[Dataset content]

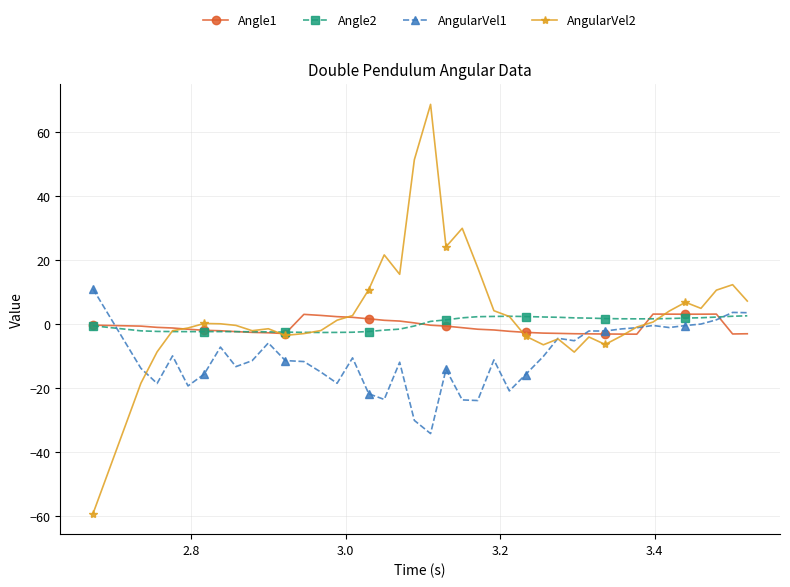

True or false: AngularVel1 has more than 0 interior local peaks.

True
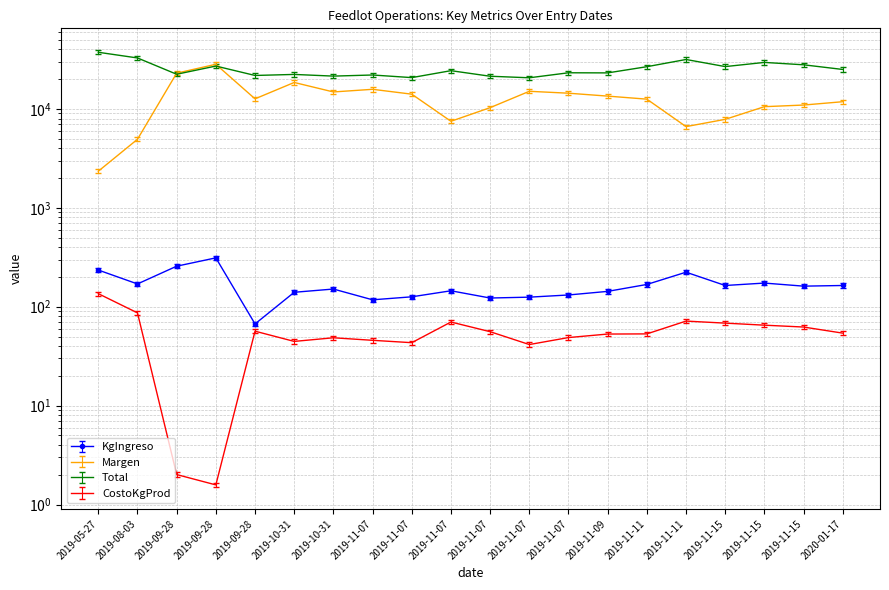

Is it true that KgIngreso equals 399.9 at 2019-05-27?

False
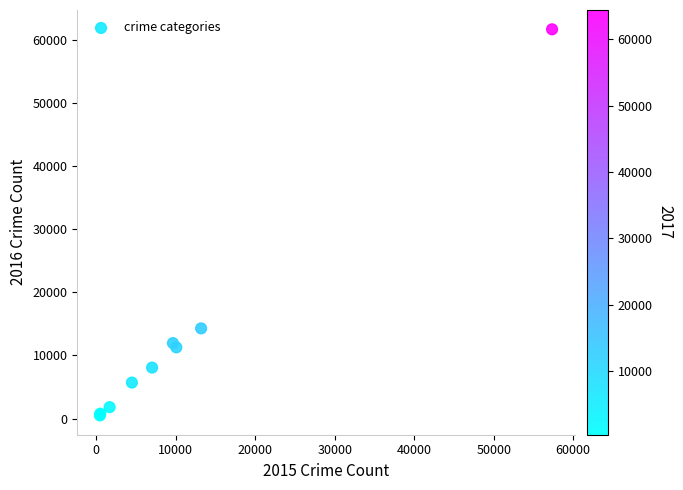

What Y value in the scatter plot is closest to 31067?

14289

[/Dataset content]

Please retype all of the material above word for word, leaving out the pictures.

True or false: AngularVel1 has more than 0 interior local peaks.

True

Is it true that KgIngreso equals 399.9 at 2019-05-27?

False

What Y value in the scatter plot is closest to 31067?

14289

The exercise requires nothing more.